AWS Lambda is moving to hold. While it served well for event-driven workloads, the operational complexity of managing hundreds of Lambda functions has become a burden. We are consolidating serverless workloads into containerized services on Kubernetes, which provides a more consistent operational model across our infrastructure.
Why Hold
Lambda was attractive early on for its zero-ops promise. In practice, at our scale, the operational reality diverged:
- Function sprawl — we accumulated 180+ Lambda functions across three AWS accounts, many with unclear ownership
- Cold starts — latency-sensitive APIs suffered p99 spikes of 3-5s during cold starts, requiring provisioned concurrency that eroded the cost advantage
- Observability gaps — distributed traces across Lambda invocations required custom instrumentation; our Dash0 + OpenTelemetry stack works more naturally with long-running containers
- Deployment complexity — each function had its own deployment pipeline, IAM role, and VPC configuration.
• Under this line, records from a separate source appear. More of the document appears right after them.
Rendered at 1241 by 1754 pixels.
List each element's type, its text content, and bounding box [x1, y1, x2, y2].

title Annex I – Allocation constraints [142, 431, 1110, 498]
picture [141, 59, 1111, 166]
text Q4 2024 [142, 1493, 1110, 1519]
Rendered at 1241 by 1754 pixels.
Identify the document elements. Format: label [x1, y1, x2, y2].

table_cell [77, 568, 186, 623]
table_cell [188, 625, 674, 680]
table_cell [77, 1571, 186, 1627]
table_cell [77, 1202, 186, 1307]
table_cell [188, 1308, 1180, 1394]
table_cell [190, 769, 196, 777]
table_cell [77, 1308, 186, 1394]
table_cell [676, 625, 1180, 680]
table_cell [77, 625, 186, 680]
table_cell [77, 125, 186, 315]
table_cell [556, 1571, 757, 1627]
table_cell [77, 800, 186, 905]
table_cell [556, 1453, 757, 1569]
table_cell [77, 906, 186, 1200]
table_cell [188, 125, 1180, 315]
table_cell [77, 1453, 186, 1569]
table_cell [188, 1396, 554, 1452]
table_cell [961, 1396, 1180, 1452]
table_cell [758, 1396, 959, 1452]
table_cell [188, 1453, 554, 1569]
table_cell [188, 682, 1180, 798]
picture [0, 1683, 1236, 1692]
Managing this at scale consumed more ops time than running containers on Kubernetes
Migration Plan
We are migrating Lambda functions to Kubernetes in three waves:
- API handlers (completed) — REST APIs moved to Express.js containers on EKS
- Event processors (in progress) — SQS/SNS consumers moving to KEDA-scaled pods on Kubernetes
- Scheduled tasks (planned) — cron-triggered Lambdas moving to Kubernetes CronJobs
Functions that remain are truly event-driven, low-volume workloads where Lambda's scale-to-zero makes economic sense (e.g., S3 event processing, CloudFormation custom resources).
Lessons Learned
Lambda is excellent for isolated, event-driven workloads at low-to-moderate scale. For organizations running a platform team with Kubernetes, the incremental cost of running another container is lower than the cognitive overhead of maintaining a parallel serverless ecosystem.